Algunas personas han lanzado la propuesta de reponer en su sitio la abatida Piedra del Tolmo, e incluso se dice que no se llegó a romper y que los trozos que se ven esparcidos eran calzos u otras señales semienterradas en derredor. Pues sea bienvenida la idea, porque todo lo que suponga una recuperación de nuestra historia, de nuestra cultura, de nuestras tradiciones, ya es valioso por sí mismo y digno de apoyo. En este caso no solo se recuperaría el elemento, sino que a la vez se recuperaría un paisaje alterado que fue arrebatado a los campillanos, acostumbrados de por vida a salir al Palomar, a las eras del convento o al camino del Pozo Nuevo y ver clavado en el horizonte el monolito de la Piedra del Tolmo.

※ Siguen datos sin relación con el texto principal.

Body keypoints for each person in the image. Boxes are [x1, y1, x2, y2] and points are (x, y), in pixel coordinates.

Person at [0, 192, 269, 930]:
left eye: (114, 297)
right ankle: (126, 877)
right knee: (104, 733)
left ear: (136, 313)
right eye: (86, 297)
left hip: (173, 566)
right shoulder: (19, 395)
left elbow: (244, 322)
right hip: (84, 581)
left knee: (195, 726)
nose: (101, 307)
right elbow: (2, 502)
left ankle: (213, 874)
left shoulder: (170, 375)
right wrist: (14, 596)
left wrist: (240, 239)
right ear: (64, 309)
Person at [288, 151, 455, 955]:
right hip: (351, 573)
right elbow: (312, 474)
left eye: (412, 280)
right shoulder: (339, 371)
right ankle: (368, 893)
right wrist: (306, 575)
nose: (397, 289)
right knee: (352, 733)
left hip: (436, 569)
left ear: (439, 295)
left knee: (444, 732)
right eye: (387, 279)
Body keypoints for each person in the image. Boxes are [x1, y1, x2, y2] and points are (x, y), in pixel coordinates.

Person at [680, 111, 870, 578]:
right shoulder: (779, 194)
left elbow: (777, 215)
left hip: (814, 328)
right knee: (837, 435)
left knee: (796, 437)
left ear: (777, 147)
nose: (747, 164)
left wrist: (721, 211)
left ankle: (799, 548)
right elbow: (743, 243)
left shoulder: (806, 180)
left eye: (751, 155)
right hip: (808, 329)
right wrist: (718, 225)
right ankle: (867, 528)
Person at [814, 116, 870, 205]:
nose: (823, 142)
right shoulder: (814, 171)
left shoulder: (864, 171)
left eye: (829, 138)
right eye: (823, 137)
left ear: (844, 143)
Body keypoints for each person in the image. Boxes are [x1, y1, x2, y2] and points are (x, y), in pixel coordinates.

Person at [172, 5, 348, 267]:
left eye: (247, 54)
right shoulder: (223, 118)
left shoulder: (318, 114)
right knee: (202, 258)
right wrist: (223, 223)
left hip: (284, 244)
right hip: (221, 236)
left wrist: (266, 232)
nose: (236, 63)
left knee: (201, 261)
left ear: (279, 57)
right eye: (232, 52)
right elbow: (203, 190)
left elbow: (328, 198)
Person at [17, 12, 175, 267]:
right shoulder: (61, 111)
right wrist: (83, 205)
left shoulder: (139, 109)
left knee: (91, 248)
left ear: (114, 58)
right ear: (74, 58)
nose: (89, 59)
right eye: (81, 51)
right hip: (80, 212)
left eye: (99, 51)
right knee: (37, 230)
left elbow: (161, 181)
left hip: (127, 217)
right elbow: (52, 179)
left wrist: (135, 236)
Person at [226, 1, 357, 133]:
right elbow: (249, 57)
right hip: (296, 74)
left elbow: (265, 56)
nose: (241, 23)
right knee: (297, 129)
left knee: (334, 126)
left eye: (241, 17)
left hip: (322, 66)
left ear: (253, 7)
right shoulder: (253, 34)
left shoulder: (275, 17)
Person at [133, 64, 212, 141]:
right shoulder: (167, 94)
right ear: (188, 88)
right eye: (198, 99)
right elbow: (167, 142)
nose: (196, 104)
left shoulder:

¿A que no es lo mismo, para quien lo ha conocido de otra manera, asomarse por San Roque y ver una casa que tapa su ábside, o una nave pegando al antiguo depósito de aguas, o uno de los dos molinos que ha desaparecido? Pues lo mismo pasa con el menhir de la Piedra del Tolmo. Algo falta en el paisaje, un referente de importancia que por las circunstancias ha desaparecido. Un elemento tan singular como aquel pasó incluso al imaginario popular, convirtiéndose en elemento de comparación al hablar de la talla de las personas, tamaño de algunos dulces, dureza de algunas cosas, longevidad de los humanos, etc.
Con la publicación del libro de fotos antiguas del pueblo, estuvimos muy atentos por ver si salía alguna que sirviera para documentar la piedra, pero nada apareció. Quizá fuera porque para llegar a ella había que ir a cruzabancal, no había una senda que facilitara el acceso y permitiera hacerse una foto después de un paseo, además de que la gente no tenía cámara fotográfica. Esperemos que cualquier día alguien nos sorprenda porque tuvo la feliz idea de retratarla y aparezca por ahí alguna foto escondida.
Mientras eso ocurre, solo podemos contarles a los más jóvenes que Campillo dispuso en su paisaje de una enorme piedra clavada en el suelo que bien podía tratarse de un menhir prehistórico, un monumento megalítico de hace miles de años.